The Scottish Government's 30bn budget plans have narrowly passed their first parliamentary hurdle despite Lib Dem and Labour efforts to scupper them.

The proposals were backed in principle by 64 votes to 62, with Tory support. The two Green MSPs chose to abstain.

Parliament also demanded that ministers try to find money for more police recruitment and speedier cuts in business rates.

The plans will now go forward to the next stage of scrutiny.

Finance Secretary John Swinney told parliament that no other Scottish government had ever had to deliver a budget under such "tight" Westminster spending constraints.

As it stands, this budget does not just compromise a long list of broken promises, it compromises the very promise of Scotland future
Iain Gray
Labour finance spokesman

"This is a budget that offers a co-ordinated programme to tackle the inequalities in Scottish society and to build up our communities, and to ensure that all Scots live safe from crime, disorder and danger," he said.

Mr Swinney warned there would be serious consequences if the plans were not supported in principle, adding: "Without the passage of this bill the financial provisions to support our essential public services will not be in place."

Labour claimed ministers had put the council tax freeze and business rate cuts for small firms ahead of everything else, while arguing that the budget fell short on social justice.

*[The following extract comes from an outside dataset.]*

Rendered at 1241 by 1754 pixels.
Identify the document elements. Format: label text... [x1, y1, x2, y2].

The party's finance spokesman, Iain Gray, said: "As it stands, this budget does not just compromise a long list of broken promises, it compromises the very promise of Scotland's future."

He added: "We have been accused of not trusting local government. That is not true, it is the Scottish Government we do not trust and we have plenty of reason not to trust them."

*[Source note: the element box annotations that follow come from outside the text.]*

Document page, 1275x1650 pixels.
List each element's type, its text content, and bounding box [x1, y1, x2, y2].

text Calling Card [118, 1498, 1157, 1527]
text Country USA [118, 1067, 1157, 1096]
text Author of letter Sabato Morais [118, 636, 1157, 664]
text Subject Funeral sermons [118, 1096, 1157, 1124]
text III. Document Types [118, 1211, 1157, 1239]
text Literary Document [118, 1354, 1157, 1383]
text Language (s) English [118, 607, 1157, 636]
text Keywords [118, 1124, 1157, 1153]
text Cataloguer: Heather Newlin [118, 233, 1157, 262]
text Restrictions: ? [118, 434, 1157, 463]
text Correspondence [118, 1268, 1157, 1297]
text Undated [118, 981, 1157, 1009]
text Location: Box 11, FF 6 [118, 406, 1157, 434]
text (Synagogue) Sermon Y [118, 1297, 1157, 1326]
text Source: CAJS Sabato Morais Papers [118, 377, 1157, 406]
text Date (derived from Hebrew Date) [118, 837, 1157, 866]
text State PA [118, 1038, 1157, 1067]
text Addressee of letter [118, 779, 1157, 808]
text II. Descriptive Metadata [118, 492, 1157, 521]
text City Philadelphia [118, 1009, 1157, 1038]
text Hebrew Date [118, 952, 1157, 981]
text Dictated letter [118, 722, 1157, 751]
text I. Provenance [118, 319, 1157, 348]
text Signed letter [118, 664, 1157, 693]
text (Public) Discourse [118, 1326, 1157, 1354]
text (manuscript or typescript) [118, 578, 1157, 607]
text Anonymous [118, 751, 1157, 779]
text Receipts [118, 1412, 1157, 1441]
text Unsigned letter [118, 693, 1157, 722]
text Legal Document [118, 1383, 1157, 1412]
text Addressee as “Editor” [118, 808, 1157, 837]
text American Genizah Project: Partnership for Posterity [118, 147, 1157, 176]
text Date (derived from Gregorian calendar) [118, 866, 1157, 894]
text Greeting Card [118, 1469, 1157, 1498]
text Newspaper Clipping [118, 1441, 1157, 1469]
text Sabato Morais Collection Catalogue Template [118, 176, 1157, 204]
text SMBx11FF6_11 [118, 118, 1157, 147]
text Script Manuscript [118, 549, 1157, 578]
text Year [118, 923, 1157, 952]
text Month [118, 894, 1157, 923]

Conservative finance spokesman Derek Brownlee warned that his party's support at the first hurdle did not guarantee backing for the final bill.

'Less detail'

"We set out our approach before the budget was published, we have been consistent," he said.

"We have scrutinised, we have asked questions, we have proposed alternatives and we have focused on areas which we consider to be key."

Liberal Democrat Tavish Scott, a former deputy finance minister, said the budget plans had "potentially disastrous" implications for the economy, and expressed concerns on funding proposals for students, class sizes, health and enterprise.

He told MSPs: "The Liberal Democrats have made clear throughout this short, tight budget process our concerns - the most opaque budget since devolution, less detail than before, lacking clarity on key numbers, on indicators and on targets.

"A budget designed by government for ministerial diktat announcement, and spin, a budget that fails to meet the tests of modern Scotland."

Green MSP Patrick Harvie said he had concerns about the environmental impact of several transport projects which the budget would fund.

The budget plans will now go to Holyrood's finance committee for further scrutiny, before coming back before the parliament for a final, crunch vote.

Mr Swinney said he would look at "available options" for altering the proposals on police recruits and business rates - but has warned that spending increases in one area would mean cash being taken from another.